Despite a flu shot and obsessive hand washing to avoid this season’s germ, it found me. If folks tell you it’s bad, believe them. If they add it lasts forever, it’s true. After a week and a half indoors, struggling to overcome primary and secondary symptoms, cabin fever set in. Climbing the walls had new meaning. I needed a dose of outdoor therapy to help me battle sniffles, coughs, and headaches left in the wake of this super virus.
Feeling sorry for me, my husband let me tag along on one of his expeditions. I think he was tired of listening to me whine and hoped sunshine and walking across open prairie or along a stream would distract me even if it didn’t cure me.
On a mission to improve my attitude, he drove along the North Solomon so I could photograph that morning’s beautiful hoarfrost before it disappeared. A heavy fog and freezing temperatures had combined to turn the landscape into a winter wonderland that looked like Christmas in a designer’s showcase.
Following this adventure, he intended to take me home, but I’d had enough of that place and insisted on continuing with his journey, however long it lasted. Sunshine channeled through the truck windows and warmed me, making me feel better than I had for days. Even better, he was going somewhere I had yet to visit.
Once we got to the location where he was going to do some work, the dogs and I hopped out to hike. This particular site has a number of huge trees, standing and lying on the ground. I enjoyed the challenge of seeing what kinds of photos I could get with Ol’ Sol directly overhead.
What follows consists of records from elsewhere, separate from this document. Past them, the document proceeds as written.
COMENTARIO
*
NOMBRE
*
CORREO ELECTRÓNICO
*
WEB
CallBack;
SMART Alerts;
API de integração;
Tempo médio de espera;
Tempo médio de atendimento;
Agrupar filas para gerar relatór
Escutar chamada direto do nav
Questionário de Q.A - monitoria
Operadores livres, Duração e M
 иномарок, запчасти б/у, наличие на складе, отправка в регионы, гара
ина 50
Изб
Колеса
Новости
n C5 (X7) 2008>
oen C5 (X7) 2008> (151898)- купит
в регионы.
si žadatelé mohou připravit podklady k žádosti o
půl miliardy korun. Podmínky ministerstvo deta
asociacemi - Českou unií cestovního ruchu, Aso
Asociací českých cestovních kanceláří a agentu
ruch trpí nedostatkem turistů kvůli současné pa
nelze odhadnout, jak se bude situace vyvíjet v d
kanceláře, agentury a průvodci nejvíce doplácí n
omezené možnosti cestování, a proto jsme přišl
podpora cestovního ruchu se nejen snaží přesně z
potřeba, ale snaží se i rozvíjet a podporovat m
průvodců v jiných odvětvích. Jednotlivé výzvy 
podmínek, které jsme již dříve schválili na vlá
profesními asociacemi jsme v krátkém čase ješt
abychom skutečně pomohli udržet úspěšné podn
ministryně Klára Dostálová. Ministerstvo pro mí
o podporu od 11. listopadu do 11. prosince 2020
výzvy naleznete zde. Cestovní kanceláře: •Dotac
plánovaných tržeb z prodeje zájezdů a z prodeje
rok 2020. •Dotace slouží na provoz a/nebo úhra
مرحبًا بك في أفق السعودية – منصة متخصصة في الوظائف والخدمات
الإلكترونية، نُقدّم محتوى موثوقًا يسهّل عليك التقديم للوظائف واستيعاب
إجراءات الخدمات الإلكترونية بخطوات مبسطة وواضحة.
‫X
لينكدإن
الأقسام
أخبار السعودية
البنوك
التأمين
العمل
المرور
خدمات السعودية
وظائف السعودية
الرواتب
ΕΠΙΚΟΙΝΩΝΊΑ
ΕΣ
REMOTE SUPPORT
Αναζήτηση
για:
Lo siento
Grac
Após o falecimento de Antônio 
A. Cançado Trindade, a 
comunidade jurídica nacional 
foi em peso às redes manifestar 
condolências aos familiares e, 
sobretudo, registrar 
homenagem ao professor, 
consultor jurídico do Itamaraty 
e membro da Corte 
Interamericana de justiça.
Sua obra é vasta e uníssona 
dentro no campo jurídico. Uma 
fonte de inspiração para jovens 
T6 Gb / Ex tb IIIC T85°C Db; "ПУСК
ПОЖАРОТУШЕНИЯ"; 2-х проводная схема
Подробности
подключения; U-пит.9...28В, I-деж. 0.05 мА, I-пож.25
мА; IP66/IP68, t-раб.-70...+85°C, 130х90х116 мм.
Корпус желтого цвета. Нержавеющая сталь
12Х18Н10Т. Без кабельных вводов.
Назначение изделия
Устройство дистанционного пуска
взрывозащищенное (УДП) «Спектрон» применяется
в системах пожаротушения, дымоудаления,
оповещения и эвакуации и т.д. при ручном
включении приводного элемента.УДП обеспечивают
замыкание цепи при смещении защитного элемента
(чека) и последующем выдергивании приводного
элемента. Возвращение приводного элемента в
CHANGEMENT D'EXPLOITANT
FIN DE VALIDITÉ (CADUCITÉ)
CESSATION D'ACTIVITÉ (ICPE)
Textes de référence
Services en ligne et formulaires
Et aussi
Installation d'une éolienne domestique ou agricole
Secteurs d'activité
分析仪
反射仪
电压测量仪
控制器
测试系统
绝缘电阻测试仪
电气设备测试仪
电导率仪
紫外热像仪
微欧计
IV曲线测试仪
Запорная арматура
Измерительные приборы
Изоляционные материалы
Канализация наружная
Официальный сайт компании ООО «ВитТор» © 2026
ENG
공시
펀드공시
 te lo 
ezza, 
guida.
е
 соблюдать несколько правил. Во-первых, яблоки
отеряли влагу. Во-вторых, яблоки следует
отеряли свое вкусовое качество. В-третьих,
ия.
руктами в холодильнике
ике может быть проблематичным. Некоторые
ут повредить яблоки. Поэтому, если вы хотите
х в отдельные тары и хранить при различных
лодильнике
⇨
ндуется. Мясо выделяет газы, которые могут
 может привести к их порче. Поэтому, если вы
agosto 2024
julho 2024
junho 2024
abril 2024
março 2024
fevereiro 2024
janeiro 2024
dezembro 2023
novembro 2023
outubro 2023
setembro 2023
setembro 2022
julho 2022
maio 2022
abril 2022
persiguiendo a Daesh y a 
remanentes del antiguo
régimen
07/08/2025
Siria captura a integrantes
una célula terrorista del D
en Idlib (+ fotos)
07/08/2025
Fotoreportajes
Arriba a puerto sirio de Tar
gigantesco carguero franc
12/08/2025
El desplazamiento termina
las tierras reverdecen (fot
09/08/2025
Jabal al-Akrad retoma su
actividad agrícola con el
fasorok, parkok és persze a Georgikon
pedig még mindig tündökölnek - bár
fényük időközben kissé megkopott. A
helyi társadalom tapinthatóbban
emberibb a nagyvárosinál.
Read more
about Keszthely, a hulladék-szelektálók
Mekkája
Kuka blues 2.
An aged farmstead distracted me and the puppies so we wandered down another trail to see what treasures we could capture with the Nikon. Rusty hinges and windmill gears occupied me for some time. Then I wanted to see what my lens would do with shadows inside a fallen barn and an old shed.
About that time I noted a meandering stream full of cottonwood leaves that begged to be saved as images on an SD card. Snow still lay on the ground, which reminded me it was frigid despite the sun beaming on top of my head. The cold and the running water prompted me to recall the extra coffee I’d sipped that morning and how long we’d been away from home.
I grew up as an outdoors kid so finding relief in nature is not an issue. However, there was a road not far away, and I didn’t know how well-traveled it was. I dismissed my discomfort, but every bush from then on screamed my name.
It took all my willpower to ignore my insistent bladder while I marched back to the truck where my spouse was storing supplies. “Hey, is there a good place to answer nature’s call?” I asked.
He scanned the area and grinned an ornery grin. “Sure, just look for trail cams.”
Holy cow! I hadn’t thought about game cameras. Suddenly my fortitude strengthened so I could make it home. Four walls and cabin fever didn’t seem nearly so bad when nature was hollering.